Sunday, November 7, 2010

Collocation

A collection as large as the Internet Archive's OCR database means I have to think through what I want well in advance of doing it. I'm only using a small subset of their 900,000 Google-scanned books, but that's still 16 gigabytes--it takes a couple hours just to get my baseline count of the 200,000 most common words. I could probably improve a lot of my search time through some more sophisticated database management, but I'll still have to figure out what sort of relations are worth looking for. So what are some?


Collocation is the most obvious one--what words appear disproportionately with other words? The Consortium of Historical American English has a good implementation of these, as well as simpler wordcounts, on a 400 million word dataset (about a tenth as many words per year than what I'm using right now). I might want to think about some of differences between my set and his, made for linguists, later. For now, I'll notice that the metadata isn't perfect (although, glass houses). For example, one of his demonstrations is about verbs that increase in use between the 1930s and 1970s--but in the top three new verbs is "to bialystock," apparently entirely based on stage directions involving Max Bialystock in the screenplay for The Producers. Maybe I'll use "Bialystocking" to mean erroneously drawing imputation based on random changes in small percentages of a text corpus. A person would never Bialystock, a computer will do it all the time.

Anyhow. COHA uses collocation in terms of word distance--what appears within six words of a term? I think two other ways will be better for me:
1) Sentence collocation--what words appear in the same sentence? I've already implemented this. It's for finding, say, varying verbs used with my noun, 'attention.'
2) Text collocation--what words appear in the same book? I haven't implemented it yet--it will take a _lot_ more time to run for any given word--but this might be better for looking at cases like the evolution one, which I'll go into a little more later.
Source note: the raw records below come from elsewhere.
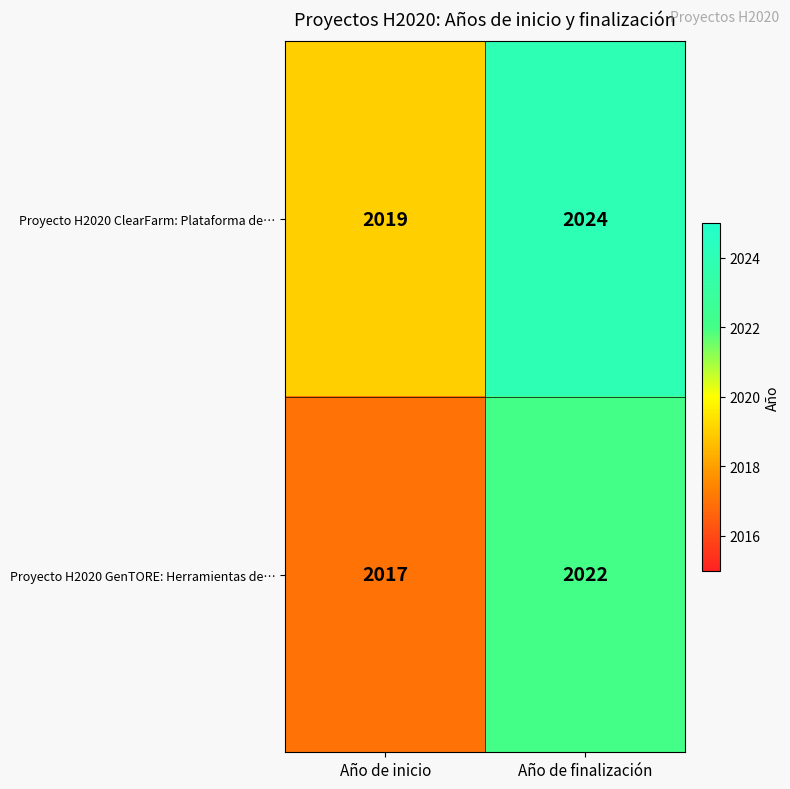

The Proyecto H2020 GenTORE: Herramientas de… series shows 2022 at Año de finalización. True or false?

True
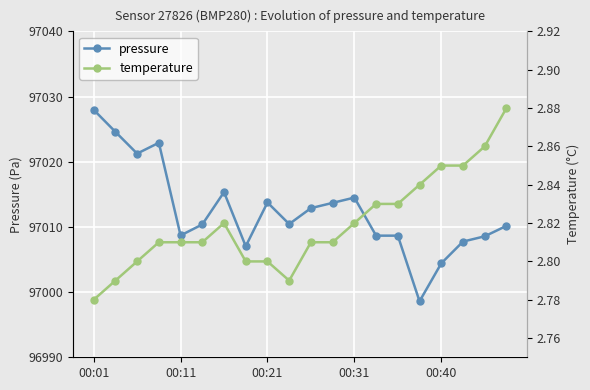

Reading left to right, what are all the values shown in this chart?

pressure: 97028.0	97024.6	97021.2	97022.9	97008.7	97010.4	97015.3	97007.0	97013.8	97010.4	97012.9	97013.7	97014.5	97008.7	97008.7	96998.6	97004.4	97007.8	97008.6	97010.2
temperature: 2.8	2.8	2.8	2.8	2.8	2.8	2.8	2.8	2.8	2.8	2.8	2.8	2.8	2.8	2.8	2.8	2.9	2.9	2.9	2.9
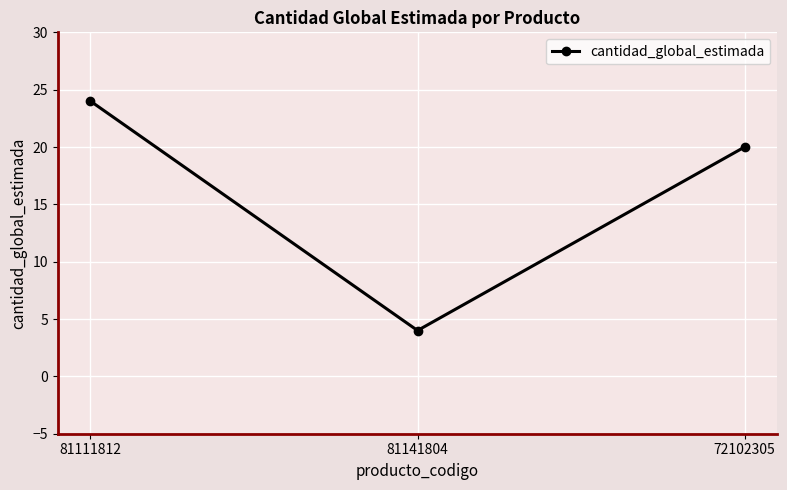

Count the values in the range 4 to 24.

3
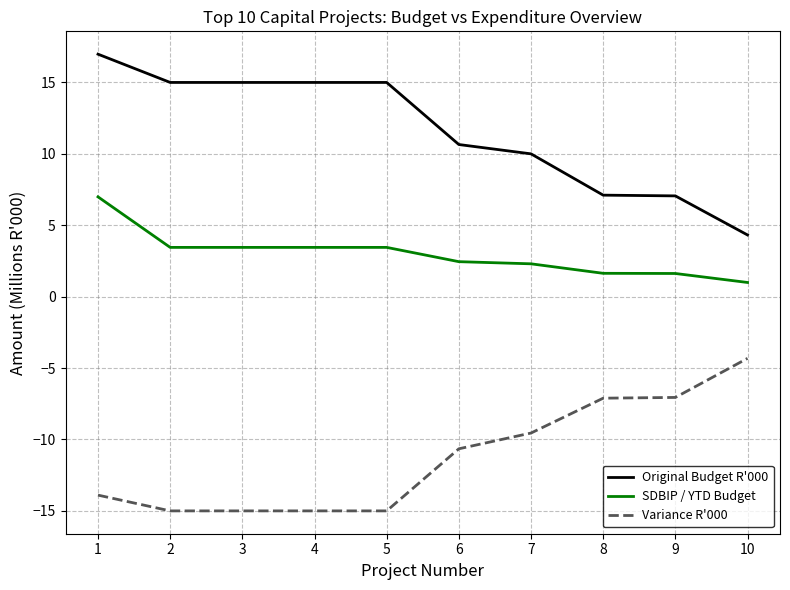

What value does the Variance R'000 series have at 10?

-4.3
It lets us trace, say, whether Darwin is mentioned in books using scientific terms in the 1860s, political terms, etc. Maybe that fall-off in evolution is because it becomes less current in books that use the word 'biology' a lot, but remains more used in books that use the word 'economics.' That would tell us something about diffusion through different fields. Of course, the defining of fields is a big problem in itself, on which more later.